For $n=25$, one counterexample is
$$\left\{S_i\right\}=\left\{1,2,3,4,5,13,14,15,16,17,18,19,26,27,28,29,30,31,32,40,41,42,43,44,45\right\}$$
or in terms of daily studying hours:
$$\left\{1,1,1,1,1,8,1,1,1,1,1,1,7,1,1,1,1,1,1,8,1,1,1,1,1\right\}.$$
added: regarding @Joffan's counterexamples for $n=25$, the way we came up with the case above is by similarly applying \eqref{1} and \eqref{3} to prove that $S_i\le 2i$ for all $i\le 25$ except $i\in\{6,13,20\}$ when $S_i\ge 2i$ (as the inequality chain above now breaks into two at $S_{26}$). In addition, the set $\{S_0+20,S_1+20,\ldots,S_i+20,S_{10},S_{11},\ldots,S_{10+i}\}$ is precisely $\{10,11,\ldots,20+2i\}$ when $i\notin\{3,6,10,13\}$. These constraints above allow us to check handful cases and would be useful in general cases (e.g., when $20$ is replaced by some larger number and computer search could be infeasible).

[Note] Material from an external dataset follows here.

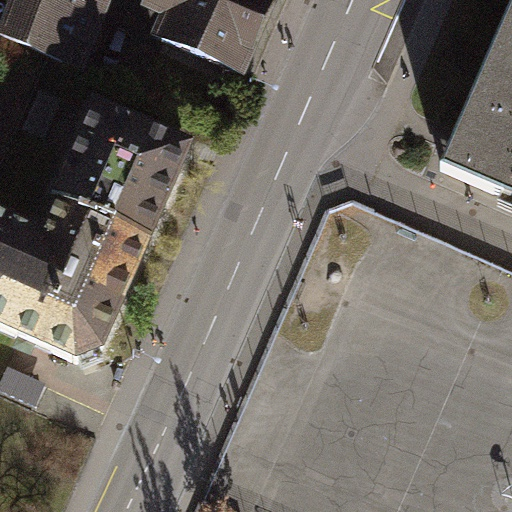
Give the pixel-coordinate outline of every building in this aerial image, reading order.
[(0,0),(0,37),(59,63),(84,0),(0,0)] [(263,0),(146,0),(142,9),(164,19),(154,41),(231,75),(263,0)] [(511,0),(503,0),(443,176),(511,199),(511,0)] [(47,206),(140,245),(180,154),(87,114),(47,206)] [(140,245),(47,206),(45,209),(49,211),(35,242),(0,226),(0,332),(68,363),(92,354),(140,245)] [(47,391),(11,374),(0,397),(37,413),(47,391)]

I think this might essentially be a reformulation of Wiley's proof in the case when at most $13$ hours of study are permitted over a $7$-day period. However, the application of the pigeonhole principle is perhaps simpler.
For $0 \le i \le 20$, let $S_i$ be the total number of hours studied by the end of the $i$th day (setting $S_0 = 0$), and consider these values modulo $20$.
Since we have $21$ terms taking $20$ possible values, there are some $0 \le i < j \le 20$ such that $S_i = S_j$. It follows that the total number of hours of study between days $i+1$ and $j$ (inclusive) is a multiple of $20$.
If it is not exactly equal to $20$ hours, then it must be at least $40$ hours. However, this is over a span of at most $20$ days. Dividing this into three periods of at most $7$ days (say the first week, second week, and third week), by averaging we find that she must have worked at least $14$ hours during one of the weeks, which is not allowed.
Thus she must actually have studied exactly $20$ hours between days $i+1$ and $j$.